From the listing below, work out how many lines contain "feels". Reply with that number only.

● **INFORMATION**

=== Begin Enclosure ===

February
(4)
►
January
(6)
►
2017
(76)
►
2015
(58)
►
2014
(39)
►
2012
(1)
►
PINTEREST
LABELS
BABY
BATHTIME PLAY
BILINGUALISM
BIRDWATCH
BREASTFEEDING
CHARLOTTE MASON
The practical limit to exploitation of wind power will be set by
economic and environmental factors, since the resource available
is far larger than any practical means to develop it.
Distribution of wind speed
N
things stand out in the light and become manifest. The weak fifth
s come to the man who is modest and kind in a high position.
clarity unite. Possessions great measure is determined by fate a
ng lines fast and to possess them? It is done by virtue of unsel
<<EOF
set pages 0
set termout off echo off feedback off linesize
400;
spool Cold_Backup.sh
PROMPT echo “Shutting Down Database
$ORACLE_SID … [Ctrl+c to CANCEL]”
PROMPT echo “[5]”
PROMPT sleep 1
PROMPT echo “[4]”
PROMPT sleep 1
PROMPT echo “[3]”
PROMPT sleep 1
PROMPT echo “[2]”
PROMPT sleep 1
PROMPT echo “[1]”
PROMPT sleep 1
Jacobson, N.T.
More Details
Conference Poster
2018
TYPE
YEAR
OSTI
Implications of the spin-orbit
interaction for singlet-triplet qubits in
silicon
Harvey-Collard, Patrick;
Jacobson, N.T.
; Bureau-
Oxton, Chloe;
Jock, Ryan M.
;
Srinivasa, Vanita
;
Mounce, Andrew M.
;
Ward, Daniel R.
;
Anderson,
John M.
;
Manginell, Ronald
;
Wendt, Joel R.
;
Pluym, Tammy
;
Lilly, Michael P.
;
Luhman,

=== End Enclosure ===
=== Begin Enclosure ===

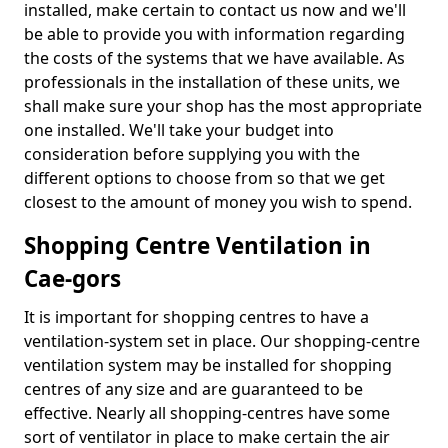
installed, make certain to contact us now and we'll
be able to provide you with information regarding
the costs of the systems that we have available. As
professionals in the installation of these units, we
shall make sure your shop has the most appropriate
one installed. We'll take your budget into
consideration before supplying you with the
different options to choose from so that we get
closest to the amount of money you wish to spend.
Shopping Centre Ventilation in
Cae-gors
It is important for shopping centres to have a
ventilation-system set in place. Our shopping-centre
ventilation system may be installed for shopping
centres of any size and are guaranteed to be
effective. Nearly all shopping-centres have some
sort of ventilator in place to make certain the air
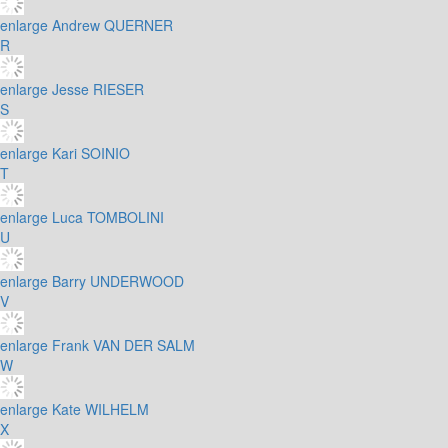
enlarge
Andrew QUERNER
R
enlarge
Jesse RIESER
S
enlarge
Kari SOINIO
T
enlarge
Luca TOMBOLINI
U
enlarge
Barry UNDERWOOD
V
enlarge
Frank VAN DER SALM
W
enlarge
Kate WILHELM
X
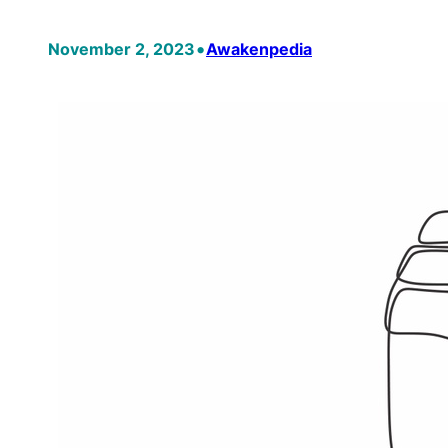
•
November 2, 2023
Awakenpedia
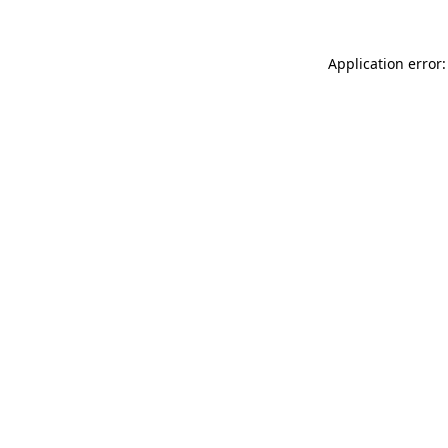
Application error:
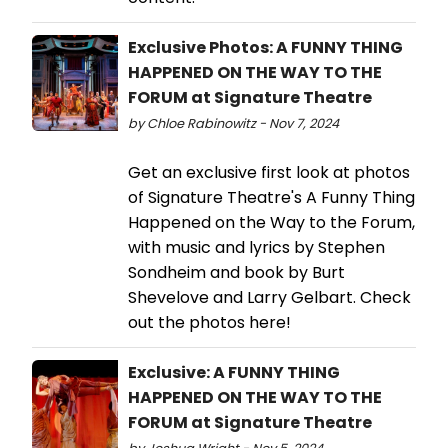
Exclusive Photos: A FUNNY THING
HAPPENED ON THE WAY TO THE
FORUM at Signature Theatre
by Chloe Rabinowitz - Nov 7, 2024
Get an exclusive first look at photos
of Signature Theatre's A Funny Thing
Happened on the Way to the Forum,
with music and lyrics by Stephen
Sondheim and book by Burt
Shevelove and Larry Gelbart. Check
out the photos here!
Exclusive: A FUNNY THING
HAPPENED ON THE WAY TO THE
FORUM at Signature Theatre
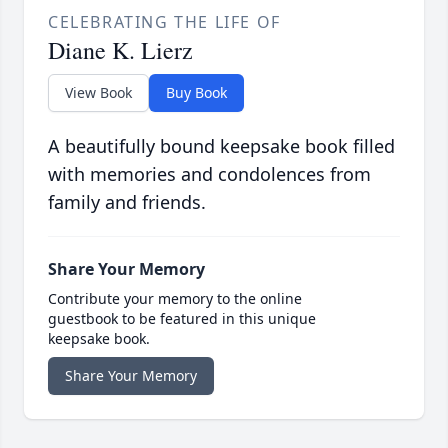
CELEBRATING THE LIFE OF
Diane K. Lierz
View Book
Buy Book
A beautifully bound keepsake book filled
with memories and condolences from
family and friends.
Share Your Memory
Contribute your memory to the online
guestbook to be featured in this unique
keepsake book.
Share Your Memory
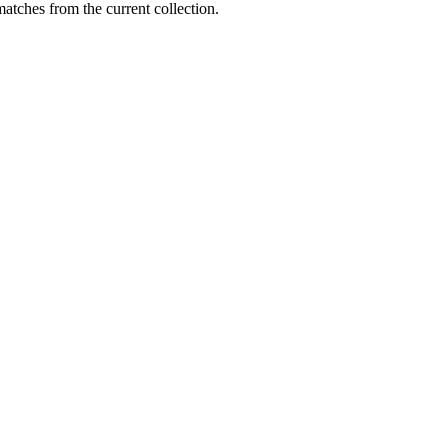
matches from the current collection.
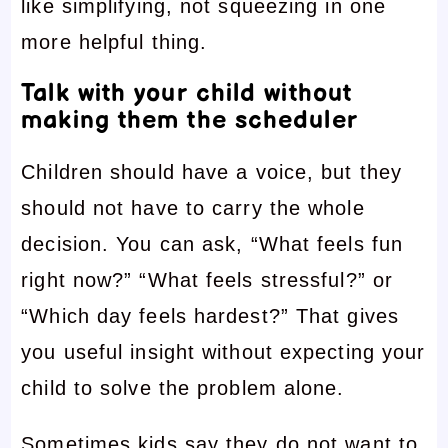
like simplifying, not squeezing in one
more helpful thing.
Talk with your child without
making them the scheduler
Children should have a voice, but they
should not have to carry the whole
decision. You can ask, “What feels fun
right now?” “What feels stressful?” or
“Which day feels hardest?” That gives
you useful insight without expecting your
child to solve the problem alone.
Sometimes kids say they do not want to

=== End Enclosure ===

● **SOLVED EXERCISE**
3